* **YOUR ASSIGNMENT**:
In the entries below, find the string "Panel" and return each line holding it.

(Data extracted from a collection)
★ ★ ★

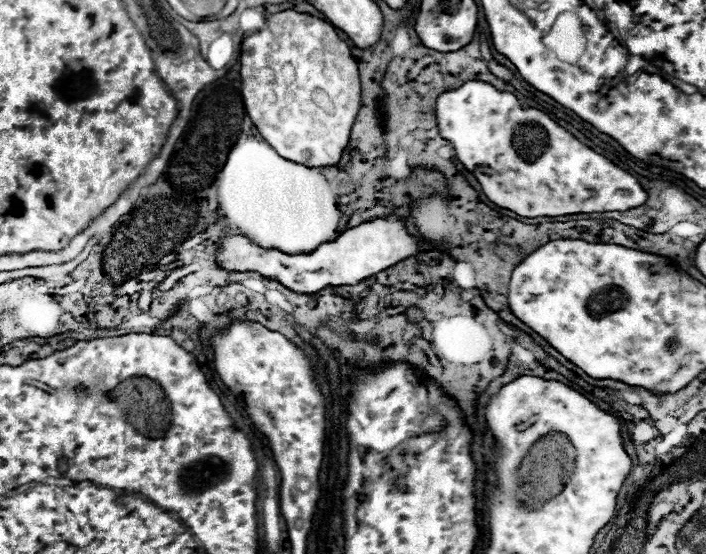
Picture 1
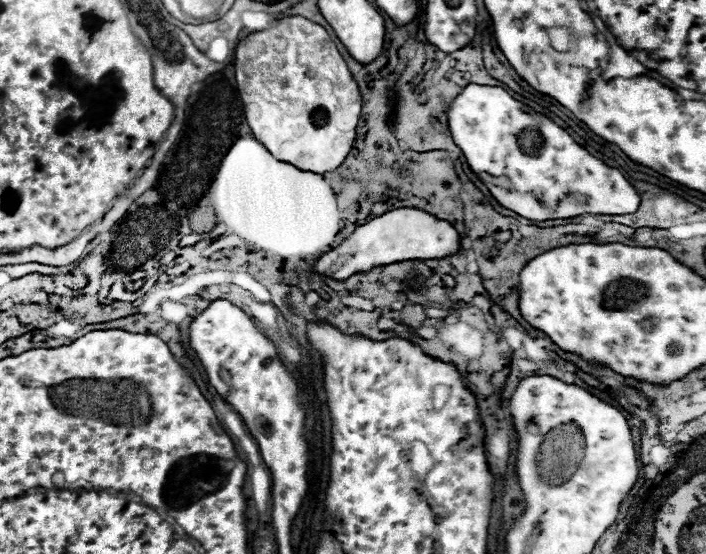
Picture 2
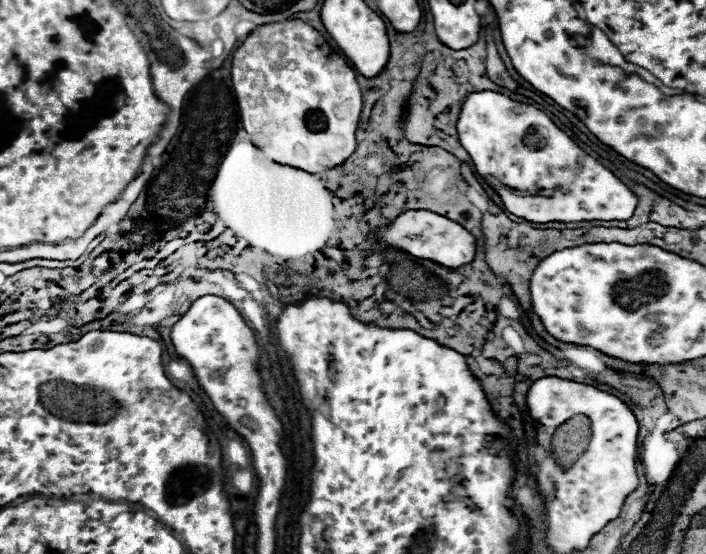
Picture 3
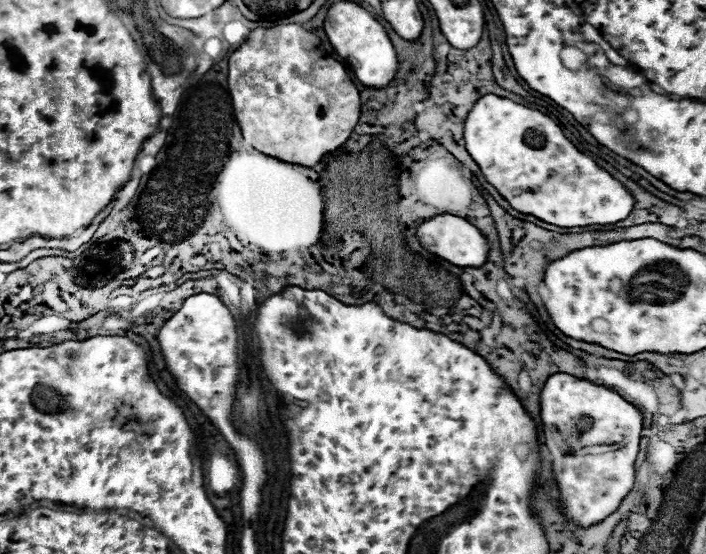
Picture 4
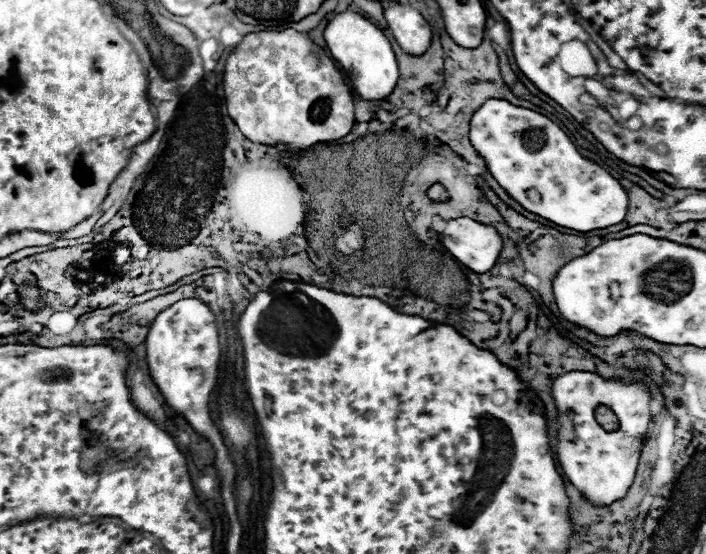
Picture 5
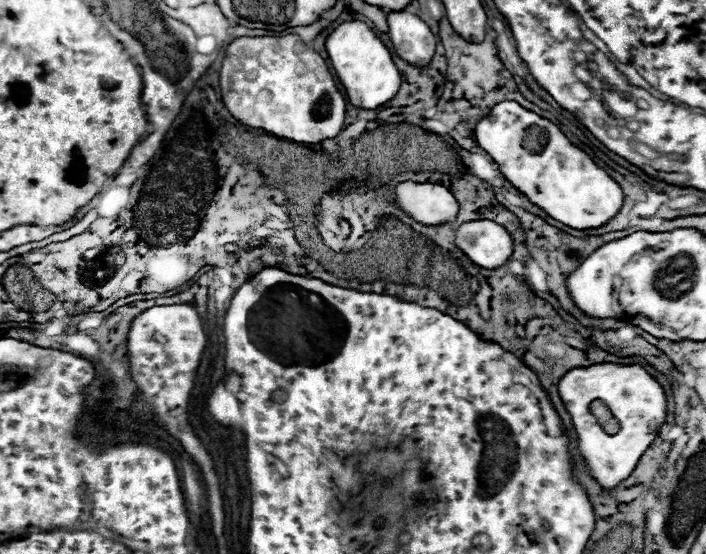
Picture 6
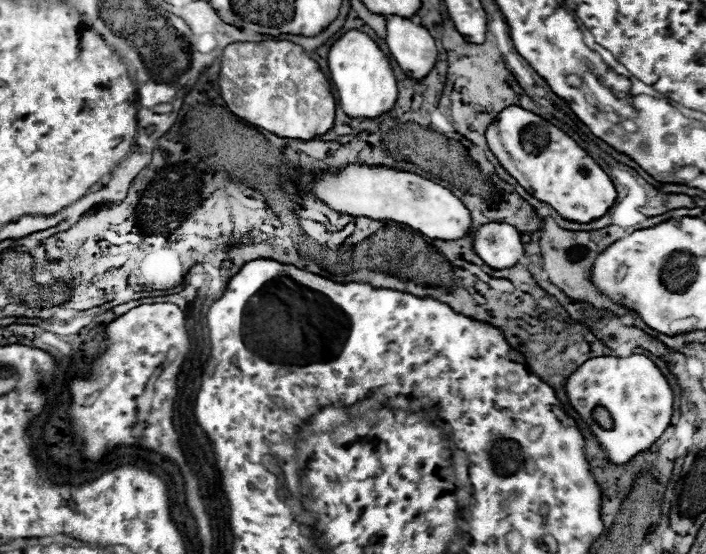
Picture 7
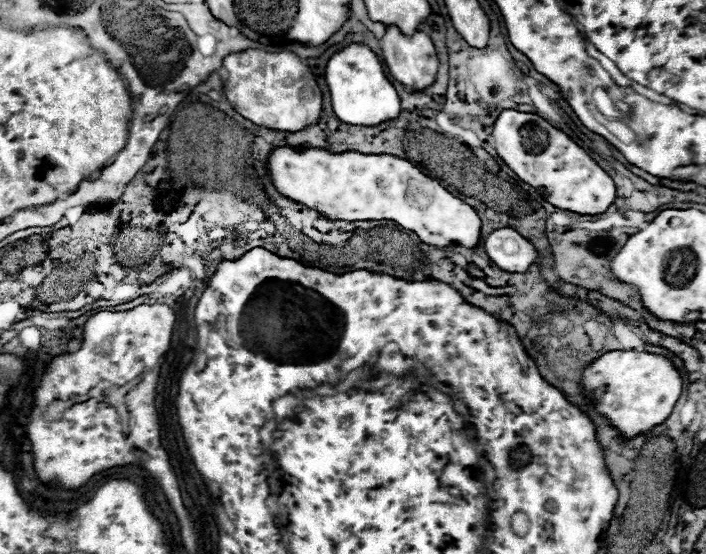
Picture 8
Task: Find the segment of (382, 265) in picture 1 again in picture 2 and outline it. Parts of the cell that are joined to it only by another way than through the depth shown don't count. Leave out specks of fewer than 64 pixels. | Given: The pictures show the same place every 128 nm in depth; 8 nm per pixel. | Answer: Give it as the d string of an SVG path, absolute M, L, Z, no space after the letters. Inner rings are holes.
M398 208L386 212L364 226L358 226L346 242L342 242L336 250L330 250L320 256L316 262L316 270L320 274L344 280L356 272L368 272L374 266L402 262L402 260L432 260L432 258L446 258L460 252L460 234L458 230L428 212L416 208Z

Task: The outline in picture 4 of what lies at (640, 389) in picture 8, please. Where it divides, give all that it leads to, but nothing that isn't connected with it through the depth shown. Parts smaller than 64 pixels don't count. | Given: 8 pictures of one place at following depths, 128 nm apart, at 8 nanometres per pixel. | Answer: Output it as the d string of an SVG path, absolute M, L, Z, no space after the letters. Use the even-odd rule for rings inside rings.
M562 372L552 374L546 380L540 394L540 406L542 406L544 438L546 438L546 446L552 452L552 468L560 486L562 506L568 520L580 528L588 528L592 524L602 522L620 506L620 502L634 486L634 462L638 456L638 444L640 444L642 420L644 420L642 412L634 404L626 402L618 392ZM582 418L590 420L590 424L584 430L578 428L578 422Z

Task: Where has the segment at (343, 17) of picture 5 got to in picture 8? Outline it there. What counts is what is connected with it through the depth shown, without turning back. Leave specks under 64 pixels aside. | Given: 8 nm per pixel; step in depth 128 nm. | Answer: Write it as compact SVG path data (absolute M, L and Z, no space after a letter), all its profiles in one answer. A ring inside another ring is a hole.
M350 44L344 50L340 50L338 54L334 54L326 66L326 84L328 84L332 110L334 110L336 118L344 124L382 124L382 120L394 120L400 114L400 98L398 98L392 82L386 78L378 56L368 46Z

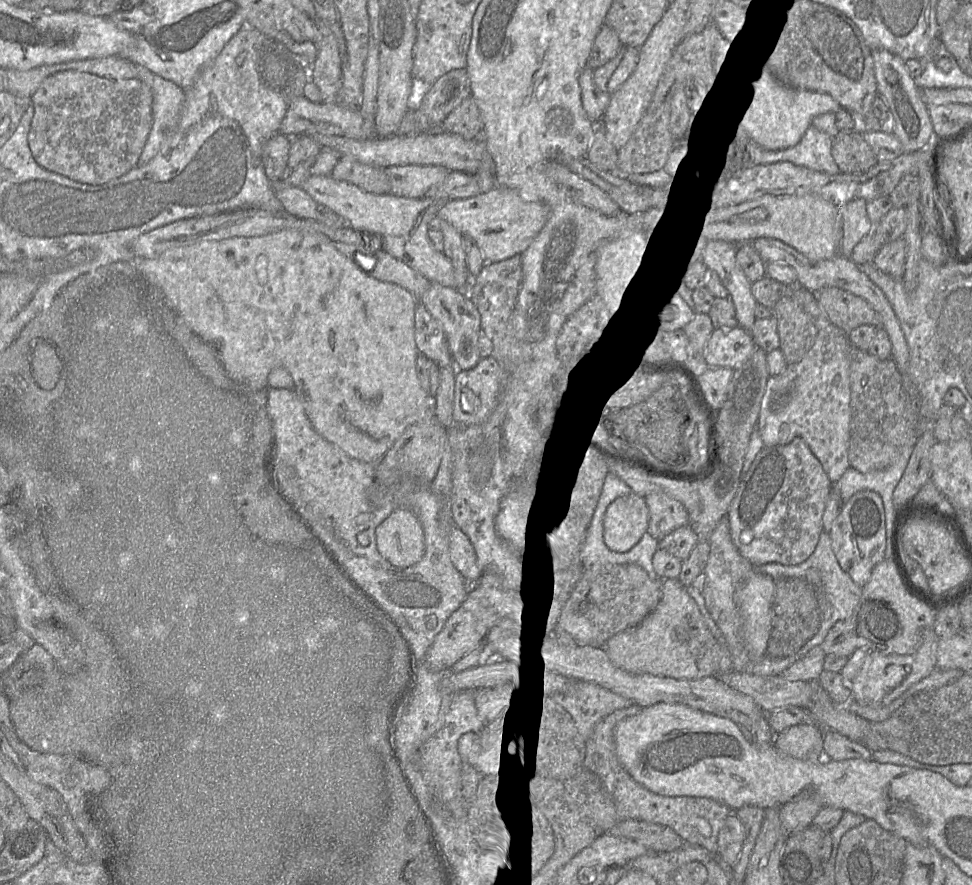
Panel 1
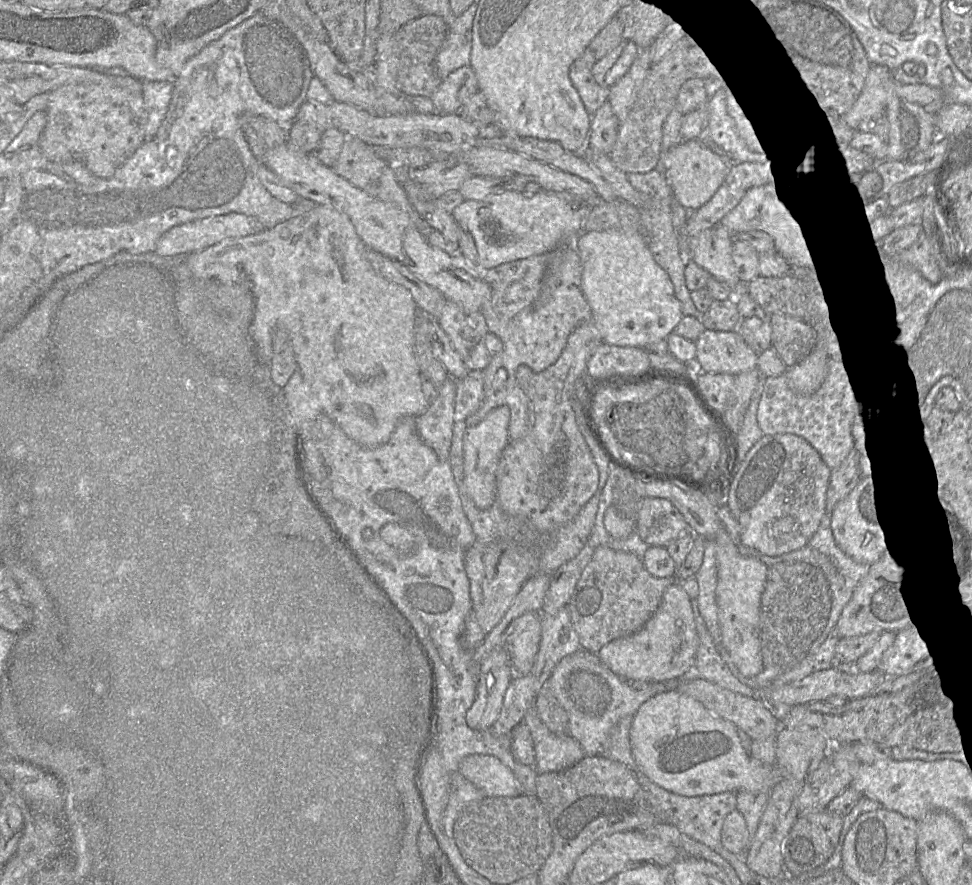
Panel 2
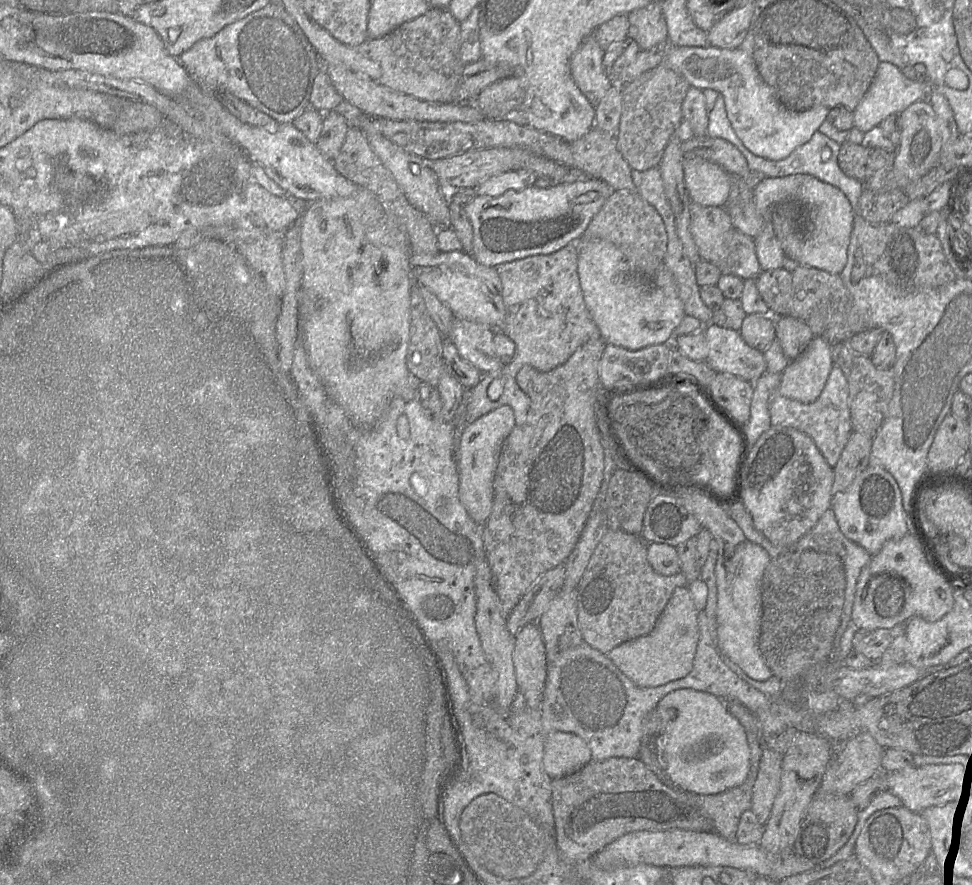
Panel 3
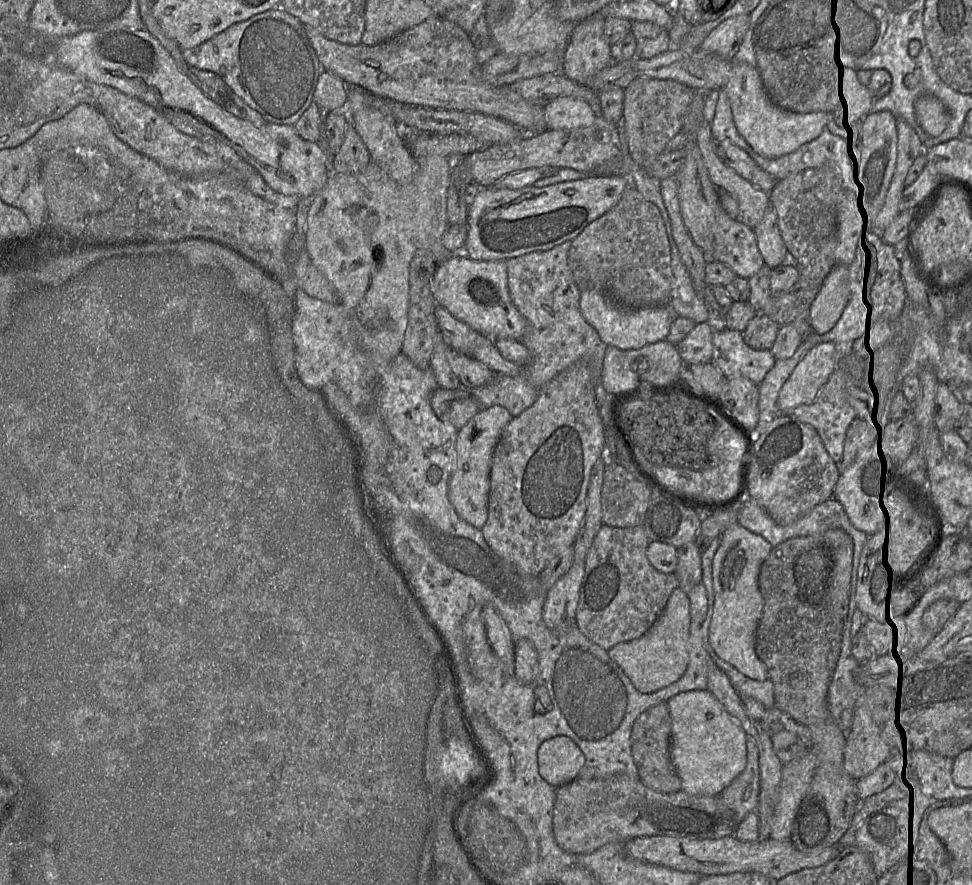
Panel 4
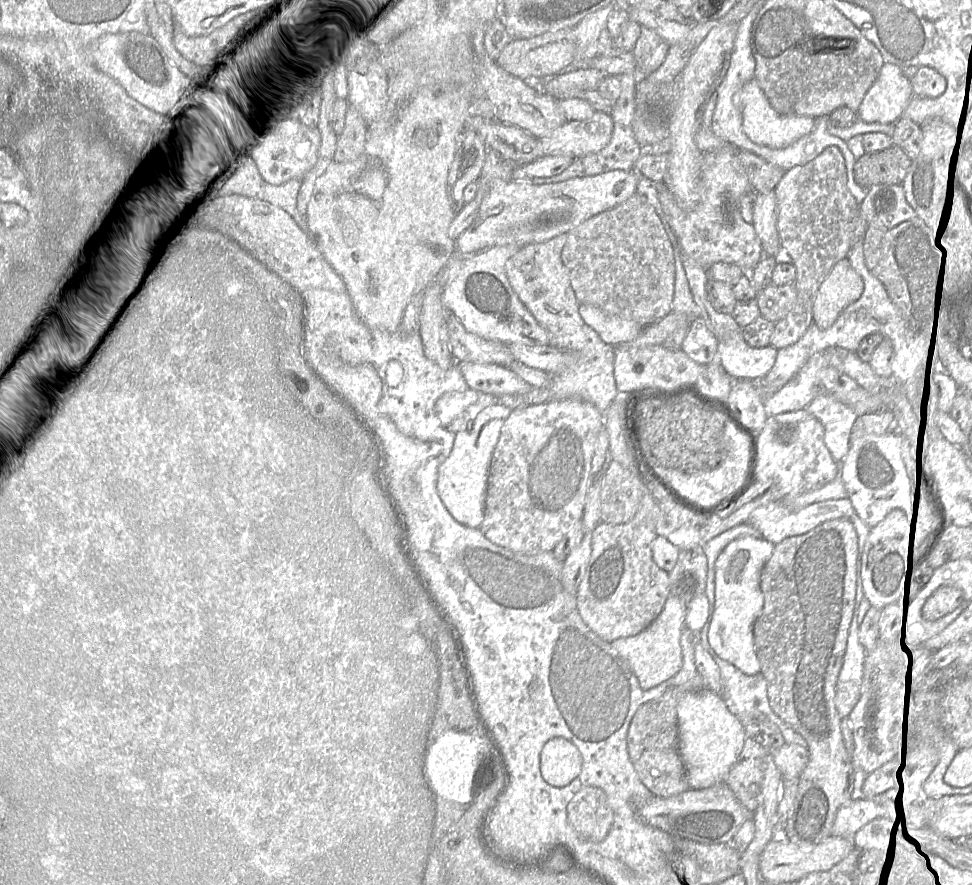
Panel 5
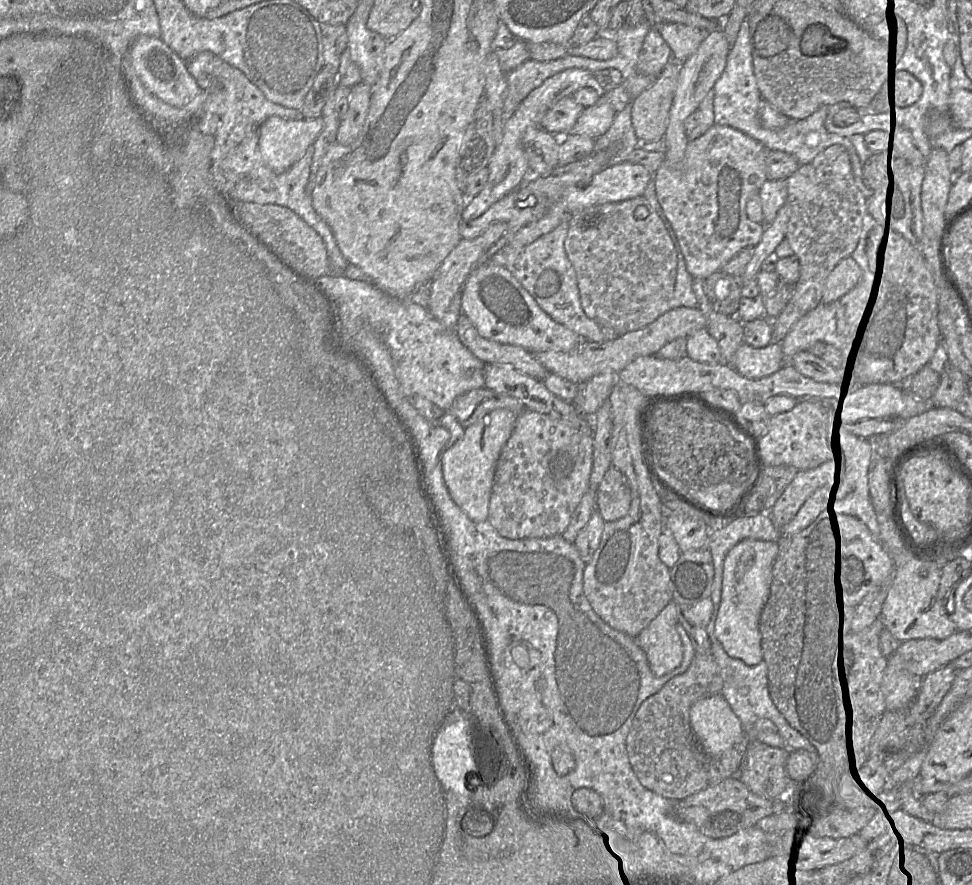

★ ★ ★

* **EXPECTED ANSWER**:
Panel 1
Panel 2
Panel 3
Panel 4
Panel 5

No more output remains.